# Bubbles in my silicone- should I be worried?



## SallyWho (Sep 12, 2015)

During my weekly water change, I noticed that all four corner seals are riddled with bubbles. Most are small, but some are over half a centimeter. I don't know how long they've been there- I just noticed them today, but I bought the tank off Craigslist about 18 months ago, so there's no telling how old the tank is. Should I be worried? Am I going to come home from work some day soon to find 30 gallons of water soaking my landlord's carpet?


----------



## Econde (Oct 13, 2015)

Those look like the excess silicone that was spread near the corners. As long as you do not/or have minimal bubbles where the edge of the glass is sealed to the other glass, then you should be fine.


----------



## PlantGate (Aug 23, 2016)

It looks to me like someone resealed that tank at some point and did not prep the surface correctly. Not sure I would trust it but take a few pictures and make sure it is not spreading.


----------



## Mattb126 (Nov 13, 2016)

I'm no expert, but I wouldn't trust it at all. It's not worth the risk


----------



## Zapins (Jan 7, 2006)

The important part is where the glass butts up against another pane of glass. The bit that spills over that has the bubbles in it does not keep the tank together. It is just aesthetic not structural.


----------



## natemcnutty (May 26, 2016)

I mostly agree with Zapins, but my fear would be that those bubbles would allow for further degradation.

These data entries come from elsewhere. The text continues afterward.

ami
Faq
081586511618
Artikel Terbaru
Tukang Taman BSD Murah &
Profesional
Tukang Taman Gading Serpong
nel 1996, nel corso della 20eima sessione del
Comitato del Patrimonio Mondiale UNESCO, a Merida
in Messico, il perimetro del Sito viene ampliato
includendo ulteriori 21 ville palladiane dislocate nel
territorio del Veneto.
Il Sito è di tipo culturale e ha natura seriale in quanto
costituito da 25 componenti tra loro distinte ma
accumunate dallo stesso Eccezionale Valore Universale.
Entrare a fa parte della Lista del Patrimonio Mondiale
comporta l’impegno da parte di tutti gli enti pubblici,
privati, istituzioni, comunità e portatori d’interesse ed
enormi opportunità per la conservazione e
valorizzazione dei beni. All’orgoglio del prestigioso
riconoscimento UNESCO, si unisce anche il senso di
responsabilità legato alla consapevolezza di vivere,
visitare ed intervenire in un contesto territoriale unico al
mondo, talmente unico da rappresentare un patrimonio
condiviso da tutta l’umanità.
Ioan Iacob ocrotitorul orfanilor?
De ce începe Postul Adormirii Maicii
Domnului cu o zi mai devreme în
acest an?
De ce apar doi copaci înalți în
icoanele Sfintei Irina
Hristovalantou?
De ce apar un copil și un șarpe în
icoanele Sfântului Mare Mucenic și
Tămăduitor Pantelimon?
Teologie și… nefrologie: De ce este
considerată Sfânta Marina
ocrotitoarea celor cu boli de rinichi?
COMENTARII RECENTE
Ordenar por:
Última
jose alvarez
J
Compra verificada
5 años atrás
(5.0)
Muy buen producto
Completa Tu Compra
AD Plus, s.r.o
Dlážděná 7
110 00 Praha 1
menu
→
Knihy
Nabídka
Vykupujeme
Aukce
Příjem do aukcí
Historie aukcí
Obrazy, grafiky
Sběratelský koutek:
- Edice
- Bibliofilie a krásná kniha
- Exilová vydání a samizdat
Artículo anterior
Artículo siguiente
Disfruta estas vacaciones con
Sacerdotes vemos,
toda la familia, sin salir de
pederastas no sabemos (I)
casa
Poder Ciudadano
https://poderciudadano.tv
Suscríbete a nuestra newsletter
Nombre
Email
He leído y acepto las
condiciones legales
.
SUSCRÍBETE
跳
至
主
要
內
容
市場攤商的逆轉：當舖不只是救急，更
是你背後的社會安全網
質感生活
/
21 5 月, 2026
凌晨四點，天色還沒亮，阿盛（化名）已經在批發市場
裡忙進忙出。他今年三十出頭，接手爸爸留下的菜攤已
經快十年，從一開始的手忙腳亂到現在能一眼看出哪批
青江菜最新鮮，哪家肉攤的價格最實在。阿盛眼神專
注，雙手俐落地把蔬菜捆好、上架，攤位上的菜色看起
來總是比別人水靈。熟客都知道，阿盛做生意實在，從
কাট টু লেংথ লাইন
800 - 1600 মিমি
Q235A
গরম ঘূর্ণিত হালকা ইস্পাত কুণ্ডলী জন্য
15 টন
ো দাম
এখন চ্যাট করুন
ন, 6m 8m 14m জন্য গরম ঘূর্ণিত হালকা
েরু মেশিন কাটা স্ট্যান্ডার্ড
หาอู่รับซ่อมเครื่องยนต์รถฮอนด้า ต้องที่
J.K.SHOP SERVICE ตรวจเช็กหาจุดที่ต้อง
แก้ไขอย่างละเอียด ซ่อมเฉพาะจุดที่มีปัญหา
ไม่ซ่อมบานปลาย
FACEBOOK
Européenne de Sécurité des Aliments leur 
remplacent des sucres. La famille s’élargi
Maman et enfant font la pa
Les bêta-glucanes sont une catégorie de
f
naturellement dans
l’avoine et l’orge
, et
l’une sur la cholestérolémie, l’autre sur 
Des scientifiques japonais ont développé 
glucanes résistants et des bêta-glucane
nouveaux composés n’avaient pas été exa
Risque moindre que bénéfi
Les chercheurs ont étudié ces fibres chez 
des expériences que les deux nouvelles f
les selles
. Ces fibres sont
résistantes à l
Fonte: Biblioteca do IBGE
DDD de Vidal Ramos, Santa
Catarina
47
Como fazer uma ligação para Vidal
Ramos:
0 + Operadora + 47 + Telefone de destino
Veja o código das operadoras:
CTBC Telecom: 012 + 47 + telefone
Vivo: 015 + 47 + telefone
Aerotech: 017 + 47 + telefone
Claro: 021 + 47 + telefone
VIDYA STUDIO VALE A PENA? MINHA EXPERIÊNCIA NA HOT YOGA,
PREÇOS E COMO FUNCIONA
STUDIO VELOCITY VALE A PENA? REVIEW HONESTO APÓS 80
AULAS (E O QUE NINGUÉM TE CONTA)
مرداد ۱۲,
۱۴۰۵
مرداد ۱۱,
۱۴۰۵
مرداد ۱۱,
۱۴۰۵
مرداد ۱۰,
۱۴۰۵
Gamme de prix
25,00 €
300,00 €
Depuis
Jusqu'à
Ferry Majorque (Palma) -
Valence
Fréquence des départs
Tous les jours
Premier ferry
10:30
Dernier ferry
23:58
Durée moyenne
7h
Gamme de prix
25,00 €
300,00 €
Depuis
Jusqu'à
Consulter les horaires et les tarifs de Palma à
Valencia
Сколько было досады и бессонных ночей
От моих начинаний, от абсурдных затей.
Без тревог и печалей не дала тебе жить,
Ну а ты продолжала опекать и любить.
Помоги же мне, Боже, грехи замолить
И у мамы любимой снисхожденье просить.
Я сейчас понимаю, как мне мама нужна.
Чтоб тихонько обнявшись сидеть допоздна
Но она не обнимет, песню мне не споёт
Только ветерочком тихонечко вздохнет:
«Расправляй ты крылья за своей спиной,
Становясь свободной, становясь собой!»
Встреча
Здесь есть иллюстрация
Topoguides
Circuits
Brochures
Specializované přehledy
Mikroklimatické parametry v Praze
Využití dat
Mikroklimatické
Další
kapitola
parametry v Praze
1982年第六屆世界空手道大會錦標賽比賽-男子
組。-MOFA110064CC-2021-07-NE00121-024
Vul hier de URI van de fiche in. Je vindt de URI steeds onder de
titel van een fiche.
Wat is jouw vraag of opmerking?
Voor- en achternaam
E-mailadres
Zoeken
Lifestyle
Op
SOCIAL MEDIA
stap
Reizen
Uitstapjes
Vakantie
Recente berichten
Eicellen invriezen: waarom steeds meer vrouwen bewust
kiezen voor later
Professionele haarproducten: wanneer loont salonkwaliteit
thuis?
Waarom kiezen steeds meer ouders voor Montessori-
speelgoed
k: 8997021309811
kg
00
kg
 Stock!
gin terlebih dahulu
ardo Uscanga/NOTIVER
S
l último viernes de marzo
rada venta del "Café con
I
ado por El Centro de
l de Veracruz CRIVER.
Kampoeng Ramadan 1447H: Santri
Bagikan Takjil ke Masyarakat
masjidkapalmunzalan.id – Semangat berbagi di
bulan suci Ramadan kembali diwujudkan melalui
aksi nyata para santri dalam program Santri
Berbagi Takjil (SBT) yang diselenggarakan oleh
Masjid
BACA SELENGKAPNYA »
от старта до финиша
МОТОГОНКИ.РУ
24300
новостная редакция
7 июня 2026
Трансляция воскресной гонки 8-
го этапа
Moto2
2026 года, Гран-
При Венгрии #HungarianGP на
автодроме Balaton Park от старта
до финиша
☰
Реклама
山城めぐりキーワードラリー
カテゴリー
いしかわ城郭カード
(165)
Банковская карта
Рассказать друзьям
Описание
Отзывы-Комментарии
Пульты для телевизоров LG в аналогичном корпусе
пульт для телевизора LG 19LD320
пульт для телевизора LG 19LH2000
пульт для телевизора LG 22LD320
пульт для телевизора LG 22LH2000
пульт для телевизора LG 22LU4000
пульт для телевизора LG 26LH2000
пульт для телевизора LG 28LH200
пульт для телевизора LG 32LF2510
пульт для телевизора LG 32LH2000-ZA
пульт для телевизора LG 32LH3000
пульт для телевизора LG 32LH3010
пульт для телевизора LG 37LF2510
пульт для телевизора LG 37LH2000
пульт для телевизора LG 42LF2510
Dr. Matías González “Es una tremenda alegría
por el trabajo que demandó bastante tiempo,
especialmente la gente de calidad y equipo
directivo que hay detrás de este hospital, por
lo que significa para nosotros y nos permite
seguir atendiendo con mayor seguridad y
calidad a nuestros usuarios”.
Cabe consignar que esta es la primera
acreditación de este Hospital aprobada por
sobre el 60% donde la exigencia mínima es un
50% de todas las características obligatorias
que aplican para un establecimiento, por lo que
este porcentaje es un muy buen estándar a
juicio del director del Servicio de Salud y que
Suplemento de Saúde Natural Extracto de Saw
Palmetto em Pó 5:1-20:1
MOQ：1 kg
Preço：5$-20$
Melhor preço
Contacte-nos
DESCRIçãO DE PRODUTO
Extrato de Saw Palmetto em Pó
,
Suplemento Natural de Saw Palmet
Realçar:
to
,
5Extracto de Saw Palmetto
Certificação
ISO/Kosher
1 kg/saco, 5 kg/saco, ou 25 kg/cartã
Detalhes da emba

Like a loose thread in clothing, not a huge deal until it eventually starts to unravel. 

Personally, I'd be looking for a new tank, but I guess it depends on how risk averse you are 

Sent from my Nexus 6 using Tapatalk


----------



## Mattb126 (Nov 13, 2016)

natemcnutty said:


> I mostly agree with Zapins, but my fear would be that those bubbles would allow for further degradation. Like a loose thread in clothing, not a huge deal until it eventually starts to unravel.
> 
> Personally, I'd be looking for a new tank, but I guess it depends on how risk averse you are
> 
> Sent from my Nexus 6 using Tapatalk


Beat me to it, was gonna say the same thing.


----------



## SallyWho (Sep 12, 2015)

Thanks for all your input, guys! There's so much good advice on this forum, and I'm really grateful.  I think I'll measure and monitor the bubbles. If I see any further degradation, I'll go buy a new tank.


----------



## Zapins (Jan 7, 2006)

I had a 55g tank that lost the silicon completely except for the little bit between the panes of glass. No leaks/floods for about 8 years of having it. If the bubbles get between the glass then maybe think about a new tank, and even then that isn't a deal breaker. I had a 90g tank with a bubble between the glass and no issues for many years. Tanks are surprisingly resilient.


----------



## filipem (May 1, 2008)

A tank on an uneven surface is far more dangerous then what you have there. But if it was me I'd get a new tank. I just like of my other stuff dry


----------



## Nordic (Nov 11, 2003)

It's probably fine, but you could cut out all the visible silicone, leaving the bits that glue the glass together. Then reseal it after masking where no silicone should go. Pull masking tape off as soon as you are done applying silicone. Let it stand for 2 days or so to cure.THis is only a second seal, the structural bonds are between the pieces of glass. There you want no bubbles.


----------